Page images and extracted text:
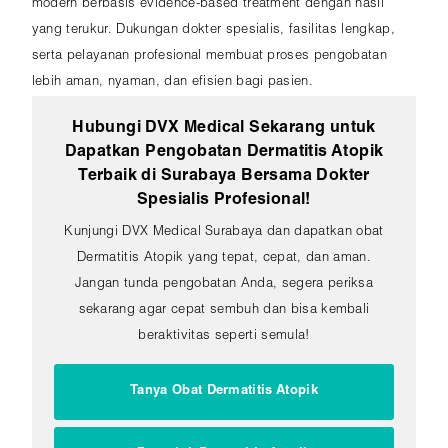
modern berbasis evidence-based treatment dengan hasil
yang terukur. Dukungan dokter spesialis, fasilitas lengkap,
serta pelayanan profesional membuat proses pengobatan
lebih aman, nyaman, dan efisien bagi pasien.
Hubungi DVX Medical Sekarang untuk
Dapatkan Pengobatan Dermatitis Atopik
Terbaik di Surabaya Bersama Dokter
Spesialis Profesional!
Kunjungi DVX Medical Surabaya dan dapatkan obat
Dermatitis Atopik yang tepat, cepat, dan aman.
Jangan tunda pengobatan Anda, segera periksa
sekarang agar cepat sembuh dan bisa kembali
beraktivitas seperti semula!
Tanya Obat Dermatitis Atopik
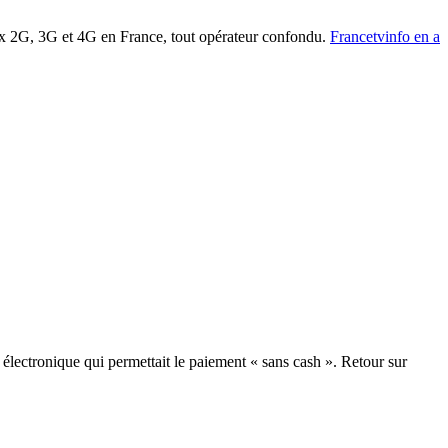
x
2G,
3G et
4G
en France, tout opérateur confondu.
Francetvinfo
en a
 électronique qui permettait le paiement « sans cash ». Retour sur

## About this task
Your reply must be one number, namely the count of lines above that hold the string "cepat".

## The answer
2